The payoff for the innovators, of course, goes well beyond pizzas, all nighters and the chance to be recognized as a winner or a finalist.
“Through the Hackathon, we get the teams put together and get them through the initial funding and development cycle of the idea with mentorship toward partners, toward customers, to testing technologies and — and then get them into funding conversations with our VC partners,” Shiliashki said.
Shiliaski told Webster that every event has been sold out.
“So far it’s been a phenomenal experience for everyone involved, certainly from us at MasterCard, but also the feedback we’ve been getting from developers, entrepreneurs, designers and the kind of FinTech payments community around the world in these cities have been tremendous and really great validation for the things we’ve been doing with open API and opening up our platform and services for startups and developers to use and innovate on the top,” Shiliashki said.
Beyond city and region-specific themes, Shiliashki told Webster that MasterCard would like to focus even further on applications that innovate in particular verticals and to solve for particular use cases. “So I’m hoping we can drive real innovation in these use cases,” Shiliashki said. “Whether it’s transit, whether it’s travel, whether it’s general in-aisle shopping, financial inclusion, security and authentication, and a lot more areas – we would like to drive the kind of focused innovation that drives real business growth.”
Shiliashki also gave one sneak peek into something MasterCard has in the works.
“We have an exciting pipeline of new products we’ll expose via APIs to the broader startup and partner community,” Shiliashki said. “So without giving away the surprise — we’re focused on launching those very soon. A lot of those have to deal with new information services and other assets we have such as new enhancements to MasterPass and payments and other things.”

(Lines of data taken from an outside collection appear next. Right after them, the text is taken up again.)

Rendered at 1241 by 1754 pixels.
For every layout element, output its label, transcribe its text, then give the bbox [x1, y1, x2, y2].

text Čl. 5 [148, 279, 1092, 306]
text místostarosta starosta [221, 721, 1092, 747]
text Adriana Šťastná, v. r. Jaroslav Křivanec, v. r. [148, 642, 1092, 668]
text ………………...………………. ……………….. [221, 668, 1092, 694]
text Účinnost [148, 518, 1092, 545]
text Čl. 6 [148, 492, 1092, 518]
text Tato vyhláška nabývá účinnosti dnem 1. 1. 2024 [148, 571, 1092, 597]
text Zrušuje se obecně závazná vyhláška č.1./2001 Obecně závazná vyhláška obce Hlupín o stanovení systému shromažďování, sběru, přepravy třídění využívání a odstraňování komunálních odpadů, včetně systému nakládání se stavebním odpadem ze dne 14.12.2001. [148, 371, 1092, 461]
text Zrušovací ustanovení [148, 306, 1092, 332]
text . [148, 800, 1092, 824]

The Masters of Code Hackathon series launched in Sydney in Februrary. Since then it’s been to Hong Kong (March), Singapore (March) and São Paulo (April). The next stop is Tel Aviv, Israel, this week (June 11-12). Then it’s on to Mexico City (August), San Francisco (August), Montreal (September), Istanbul (October), St. Louis (October), New York (November), and London (November). The finale will be held in Silicon Valley on Dec. 5-6.
“We are hoping to use these two-day events as an anchor of that engagement with the local developer and startup community, but then certainly broaden it throughout the year,” Shiliashki said. “The idea is to reach every idea, every developer, every startup and every digitally native entity that is out there that is creating or thinking about creating the next big idea in commerce — the next big idea in payments.”
Senior Vice President, Group Head, Emerging Payments
Mario Shiliashki is senior vice president & group head, U.S. Emerging Payments Lead, responsible for U.S.-based development and commercialization of payment product platforms, including eCommerce, Mobile, Chip, P2P, Transit, PayPass, inControl and Bill Payment.
He was previously general manager of PayPal in Southeast Asia and India. In this role, Mr. Shiliashki built and led the business development, sales, marketing and product development teams in Singapore and India. Under his leadership, PayPal developed key partnerships across the region and launched products in key new target markets, including Japan, Malaysia and India.
Mr. Shiliashki began his career at PayPal as head of European Financial Planning and Analysis in London. He was then promoted to director of PayPal International and eBay North America Financial Planning and Analysis in California.
Prior to PayPal, Mr. Shiliashki was a Consultant at Bain & Company in London and a Financial Analyst at Goldman Sachs in New York.
Mr. Shiliashki holds an MBA from Harvard Business School and a Bachelor of Science degree in Finance and Economics, summa cum laude, from Bryant University.